Work task: The lines from the one containing "the hanging towel" through the end of the entries are what to output; reproduce them exactly and add nothing.

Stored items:
□ □ □
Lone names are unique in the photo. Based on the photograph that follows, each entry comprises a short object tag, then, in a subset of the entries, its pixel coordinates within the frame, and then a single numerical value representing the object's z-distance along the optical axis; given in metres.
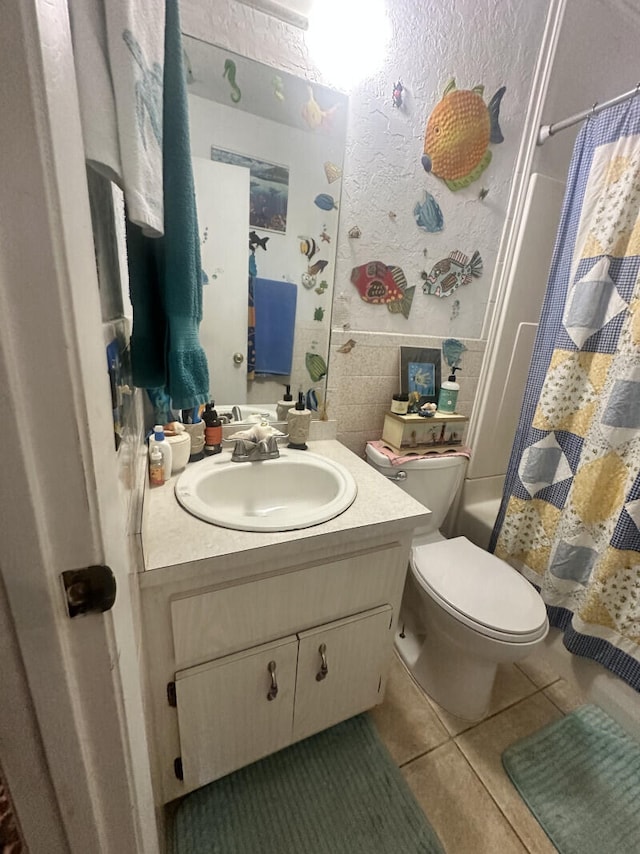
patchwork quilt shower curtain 1.06
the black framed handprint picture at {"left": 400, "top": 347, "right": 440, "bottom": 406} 1.38
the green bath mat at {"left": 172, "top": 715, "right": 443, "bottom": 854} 0.86
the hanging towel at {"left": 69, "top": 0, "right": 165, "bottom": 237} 0.35
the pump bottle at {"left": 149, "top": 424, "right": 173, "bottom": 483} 0.89
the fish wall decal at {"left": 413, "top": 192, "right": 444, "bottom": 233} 1.24
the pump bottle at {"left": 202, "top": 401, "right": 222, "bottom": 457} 1.08
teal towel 0.55
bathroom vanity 0.71
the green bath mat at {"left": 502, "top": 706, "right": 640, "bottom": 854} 0.92
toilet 1.01
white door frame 0.22
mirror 0.96
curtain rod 1.07
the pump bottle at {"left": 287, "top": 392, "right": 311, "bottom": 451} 1.19
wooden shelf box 1.32
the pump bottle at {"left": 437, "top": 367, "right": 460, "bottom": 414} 1.42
□ □ □
Result below:
the hanging towel at {"left": 69, "top": 0, "right": 165, "bottom": 237} 0.35
the pump bottle at {"left": 149, "top": 424, "right": 173, "bottom": 483} 0.89
the fish wall decal at {"left": 413, "top": 192, "right": 444, "bottom": 233} 1.24
the pump bottle at {"left": 202, "top": 401, "right": 222, "bottom": 457} 1.08
teal towel 0.55
bathroom vanity 0.71
the green bath mat at {"left": 502, "top": 706, "right": 640, "bottom": 854} 0.92
toilet 1.01
white door frame 0.22
mirror 0.96
curtain rod 1.07
the pump bottle at {"left": 287, "top": 392, "right": 311, "bottom": 451} 1.19
wooden shelf box 1.32
the pump bottle at {"left": 437, "top": 367, "right": 460, "bottom": 414} 1.42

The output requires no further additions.